§ EXERCISE AIM: Transcribe every line of the material below exactly, leaving out the pictures.
═════ DATA SUPPLIED
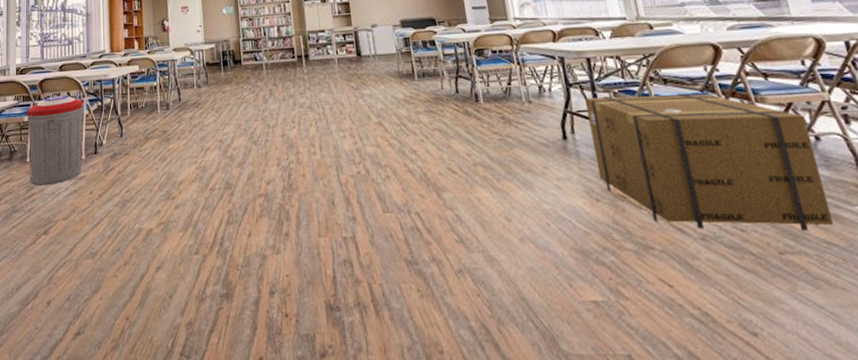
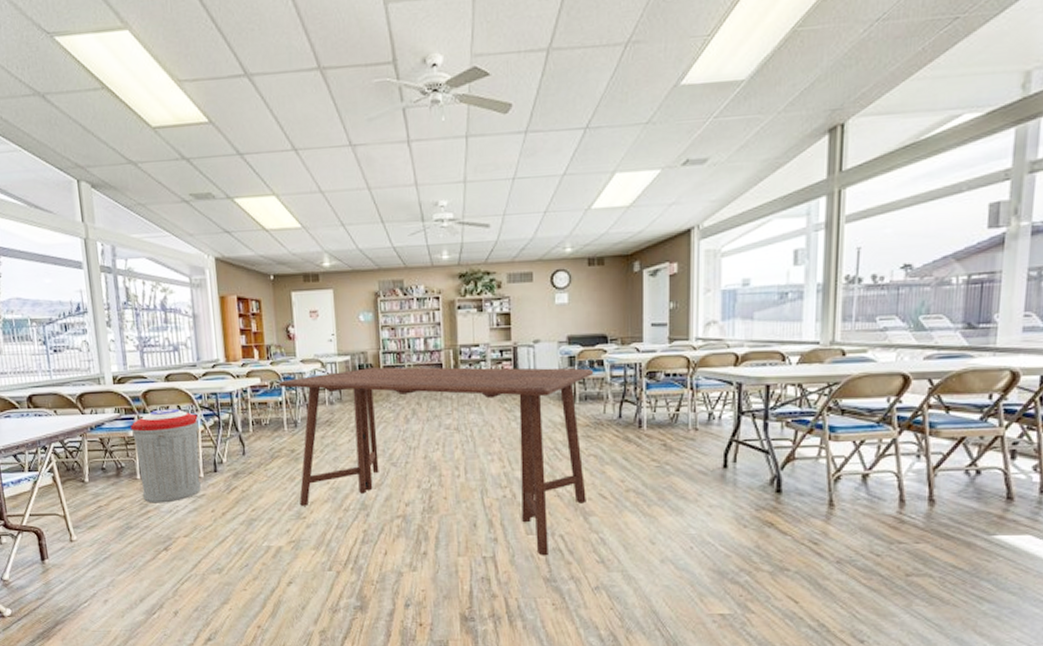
dining table: none [155,48,437,236] -> present [279,367,594,556]
cardboard box: present [585,93,833,232] -> none [751,424,974,557]

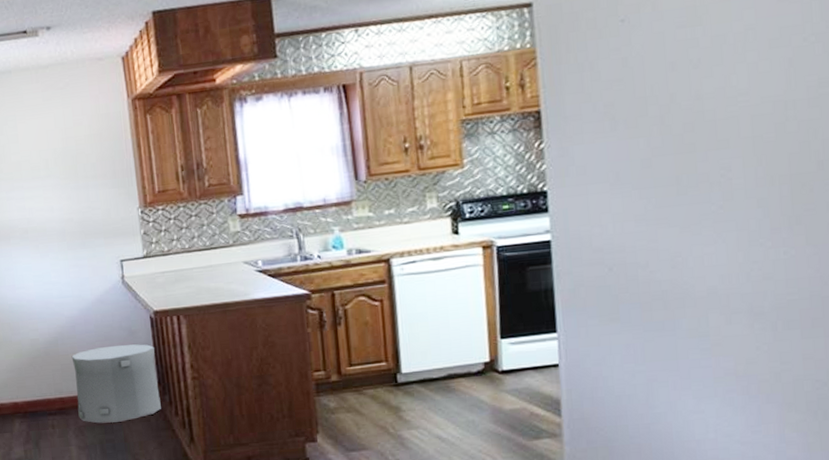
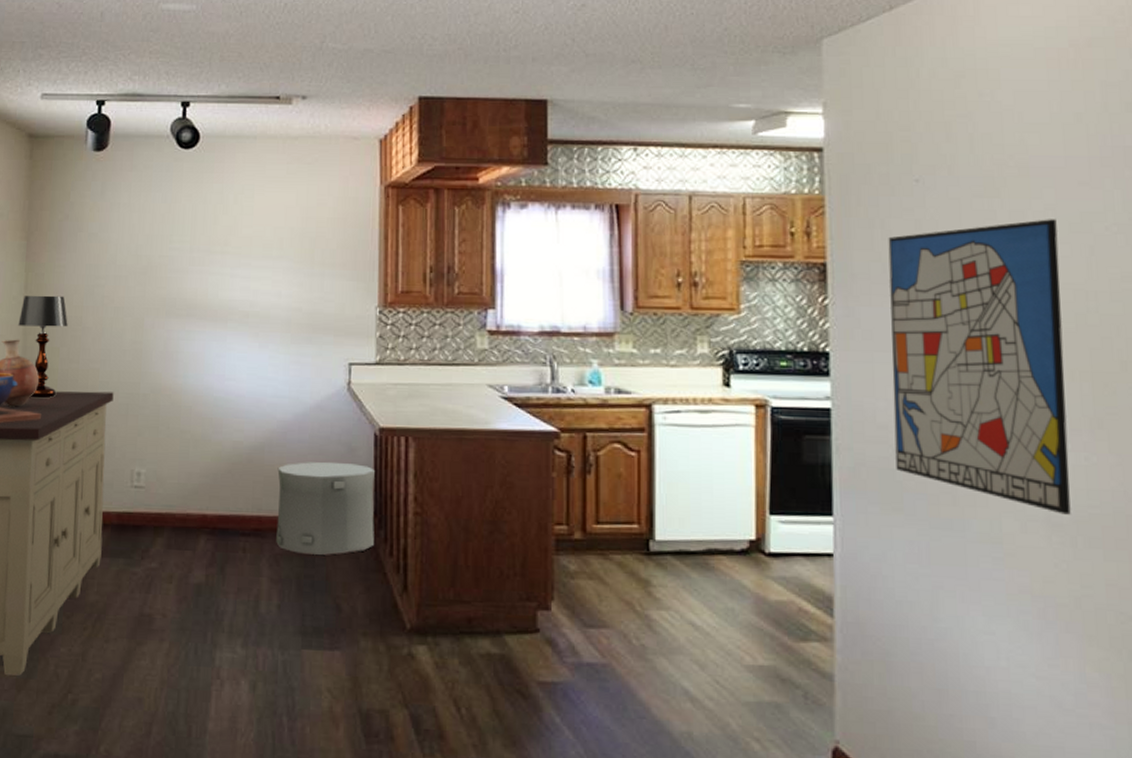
wall art: none [597,38,771,304] -> present [888,219,1071,515]

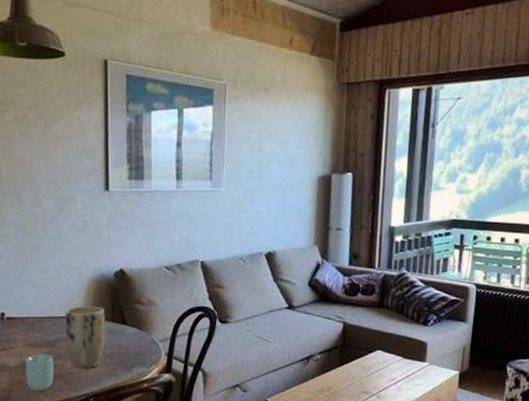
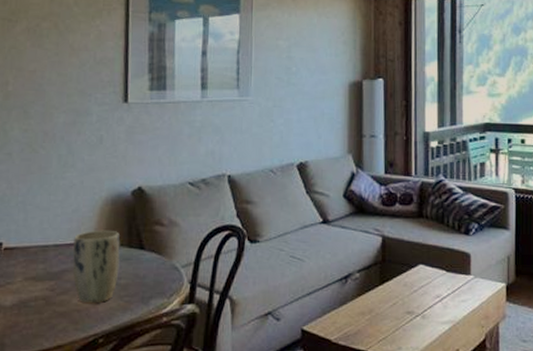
cup: present [25,354,54,391] -> none [23,289,58,335]

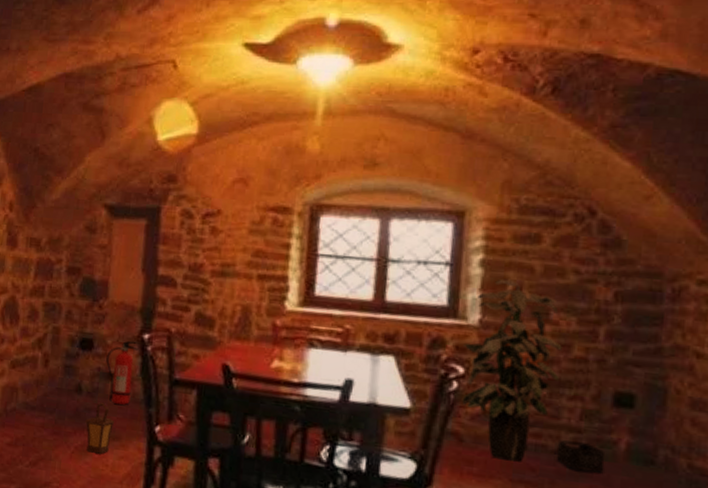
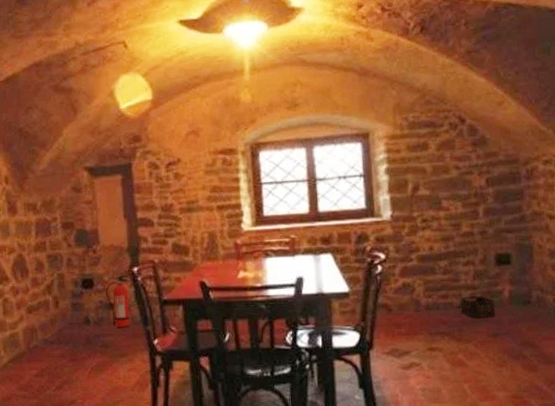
lantern: present [85,402,115,454] -> none [96,328,121,370]
indoor plant: present [461,279,562,462] -> none [382,180,455,319]

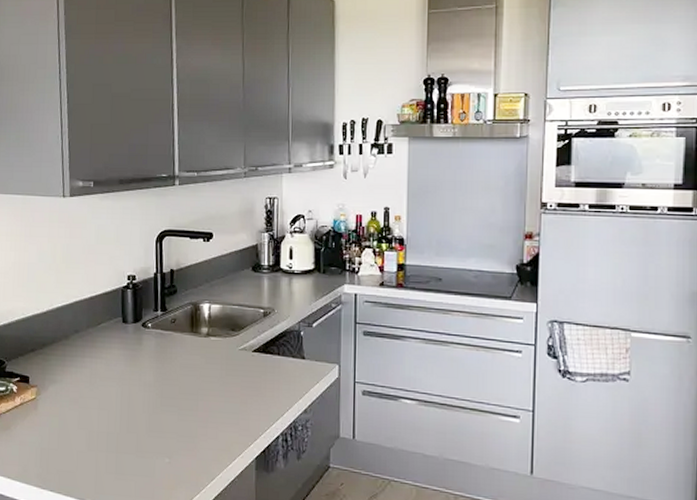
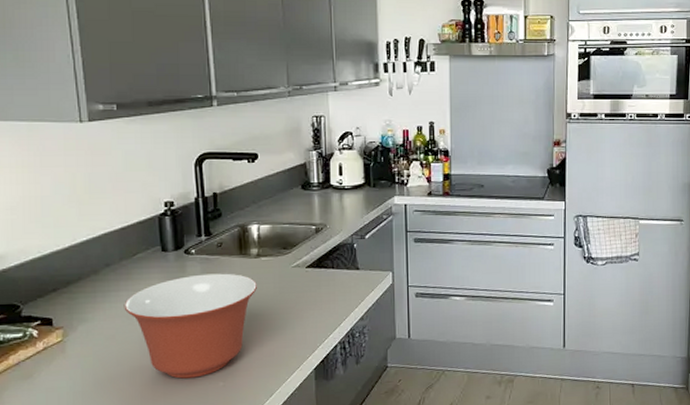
mixing bowl: none [87,348,205,451] -> present [124,273,257,379]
══════════
§ RESPONSE AREA:
dining table: none [155,48,437,236] -> present [279,367,594,556]
cardboard box: present [585,93,833,232] -> none [751,424,974,557]

wall art: none [597,38,771,304] -> present [888,219,1071,515]

cup: present [25,354,54,391] -> none [23,289,58,335]

lantern: present [85,402,115,454] -> none [96,328,121,370]
indoor plant: present [461,279,562,462] -> none [382,180,455,319]

mixing bowl: none [87,348,205,451] -> present [124,273,257,379]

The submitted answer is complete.